Offensive linemen are much more likely to be seen working downfield finishing blocks until the whistle blows. Though there are players, such as San Diego Chargers guard Kris Dielman, who are known for this throughout the regular season. Many others will develop Dielman-like tendencies during the playoffs when a trip to the Super Bowl is on the line.
Wide receivers like New England's Wes Welker are more likely to finish their efforts downfield by cut blocking a safety or cornerback, a move often frowned upon by skill-position players. Players realize what is at stake and no longer seem interested in unwritten rules. They are playing for keeps.
• The vets lead and the rookies follow. On one hand, you have the guys that are making either their first trip to the playoffs -- or first in a while -- and realize how fortunate they are to be in this situation. Team leaders like Nick Barnett of the Packers are cognizant of the fact that many Pro Bowl players, such as the Eagles' Takeo Spikes and the Bills' Aaron Schobel, can have long successful careers yet never make the playoffs.
On the other hand, you have veterans like the Patriots' Tedy Bruschi and the Colts' Jeff Saturday, who are frequently in the playoffs and are aware there is a very small window in which they can achieve their lifelong glory and cement their legacy. Veterans who have been there before and realize how special it is try to convey that to the younger players.
During my time in the playoffs with the Patriots in 2005, Willie McGinest removed all board games that players typically played during their free time in between meetings or over the lunch break. His message was obvious: It is time to get serious and ratchet it up a notch.
The vets refuse to allow younger players to take this time for granted and expect them to ratchet up their preparation and focus throughout the week while dismissing any thoughts they may have about the length of the season or the dreaded rookie wall. Saturday must get this message across to the many Colts' rookies like Tony Ugoh, Ed Johnson and Anthony Gonzalez, whose performance is critical in Indy's quest to repeat as champions.
• Primetime performers. Certain players have a unique quality to play their best when the stakes are the highest. Joe Montana always seemed to have a knack for making the big play just when the 49ers needed it during their dynastic run in the '80s.
Tom Brady and Adam Vinatieri each have the innate ability to block out the distractions and hoopla during the playoffs and concentrate on the task at hand. Players like these come through so often when it matters most that they earn the reputation of being clutch performers.
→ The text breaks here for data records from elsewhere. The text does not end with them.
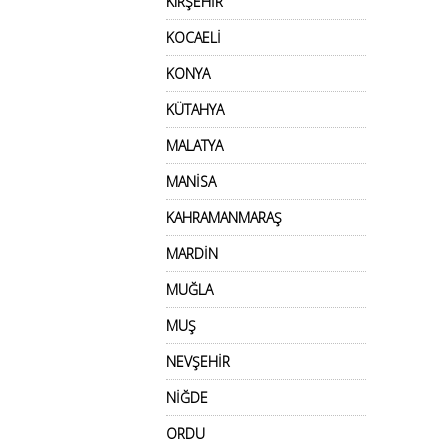
KIRŞEHİR
KOCAELİ
KONYA
KÜTAHYA
MALATYA
MANİSA
KAHRAMANMARAŞ
MARDİN
MUĞLA
MUŞ
NEVŞEHİR
NİĞDE
ORDU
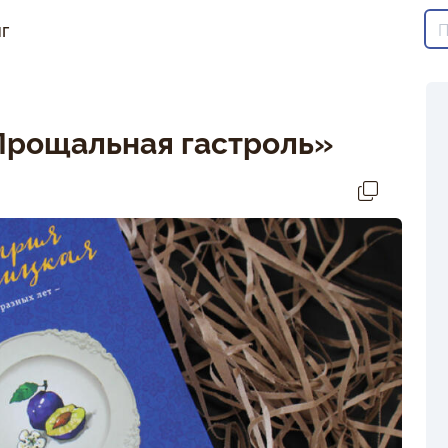
г
Прощальная гастроль»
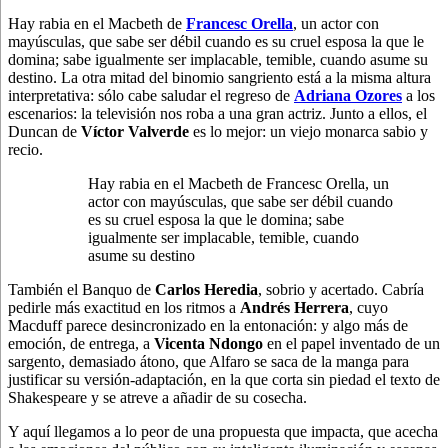
Hay rabia en el Macbeth de
Francesc Orella
, un actor con
mayúsculas, que sabe ser débil cuando es su cruel esposa la que le
domina; sabe igualmente ser implacable, temible, cuando asume su
destino. La otra mitad del binomio sangriento está a la misma altura
interpretativa: sólo cabe saludar el regreso de
Adriana Ozores
a los
escenarios: la televisión nos roba a una gran actriz. Junto a ellos, el
Duncan de
Víctor Valverde
es lo mejor: un viejo monarca sabio y
recio.
Hay rabia en el Macbeth de Francesc Orella, un
actor con mayúsculas, que sabe ser débil cuando
es su cruel esposa la que le domina; sabe
igualmente ser implacable, temible, cuando
asume su destino
También el Banquo de
Carlos Heredia
, sobrio y acertado. Cabría
pedirle más exactitud en los ritmos a
Andrés Herrera
, cuyo
Macduff parece desincronizado en la entonación: y algo más de
emoción, de entrega, a
Vicenta Ndongo
en el papel inventado de un
sargento, demasiado átono, que Alfaro se saca de la manga para
justificar su versión-adaptación, en la que corta sin piedad el texto de
Shakespeare y se atreve a añadir de su cosecha.
Y aquí llegamos a lo peor de una propuesta que impacta, que acecha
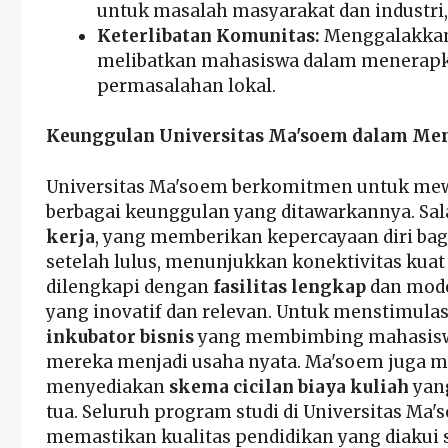
untuk masalah masyarakat dan industri,
Keterlibatan Komunitas:
Menggalakkan
melibatkan mahasiswa dalam menerapk
permasalahan lokal.
Keunggulan Universitas Ma'soem dalam Me
Universitas Ma'soem berkomitmen untuk me
berbagai keunggulan yang ditawarkannya. Sal
kerja
, yang memberikan kepercayaan diri ba
setelah lulus, menunjukkan konektivitas kuat 
dilengkapi dengan
fasilitas lengkap
dan mode
yang inovatif dan relevan. Untuk menstimulas
inkubator bisnis
yang membimbing mahasisw
mereka menjadi usaha nyata. Ma'soem juga m
menyediakan
skema cicilan biaya kuliah
yan
tua. Seluruh program studi di Universitas Ma
memastikan kualitas pendidikan yang diakui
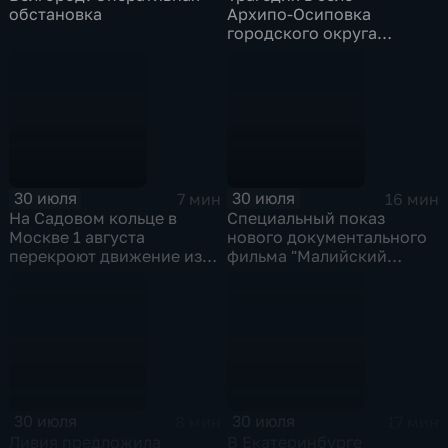
обстановка
Архипо‑Осиповка
городского округа
Геленджик
30 июля
30 июля
7 мин
16 мин
На Садовом кольце в
Специальный показ
Москве 1 августа
нового документального
перекроют движение из-
фильма "Малийский
за Ночного
рубеж" прошел в столице
велофестиваля и
в рамках фестиваля
велогонки "Вечернее
"RT.Док: Время наших
Садовое кольцо"
героев"
30 июля
30 июля
8 мин
17 мин
Ливия предложила
В Екатеринбурге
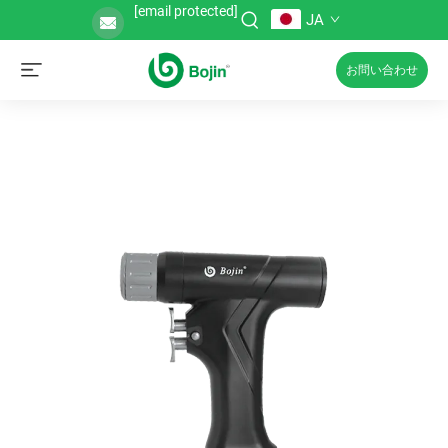
[email protected]
JA
お問い合わせ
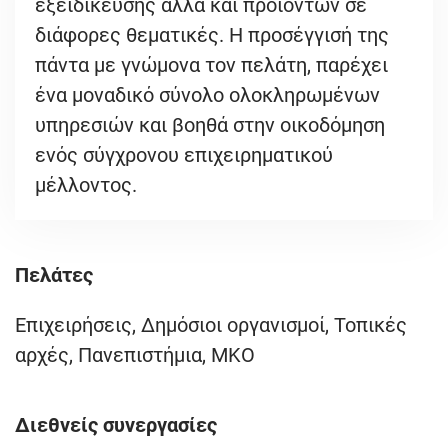
εξειδίκευσης αλλά και προϊόντων σε
διάφορες θεματικές. Η προσέγγισή της
πάντα με γνώμονα τον πελάτη, παρέχει
ένα μοναδικό σύνολο ολοκληρωμένων
υπηρεσιών και βοηθά στην οικοδόμηση
ενός σύγχρονου επιχειρηματικού
μέλλοντος.
Πελάτες
Επιχειρήσεις, Δημόσιοι οργανισμοί, Τοπικές
αρχές, Πανεπιστήμια, ΜΚΟ
Διεθνείς συνεργασίες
What makes certain players excel while others falter in these situations is anyone's guess. The playoffs are an opportunity to witness firsthand whether young quarterbacks like Tony Romo and Philip Rivers will perform like studs or duds when the pressure is on.
• It is about the ring, not the money. One of the reasons the playoffs are so intriguing is that the players are truly playing for the chance to call themselves a champion. Oftentimes while players are in contract disputes they will talk about how it is "not about the money." Quite often it is indeed all about the money.
An interesting component of the playoffs is that it truly is not about the money at this point. Though the players do get paid throughout the playoffs, it is often a fraction of what they earn during the regular season.
The financial implications no longer matter at this point. The opportunity to win a Super Bowl trumps any thought of material gain and is one of the reasons why the playoffs are so special.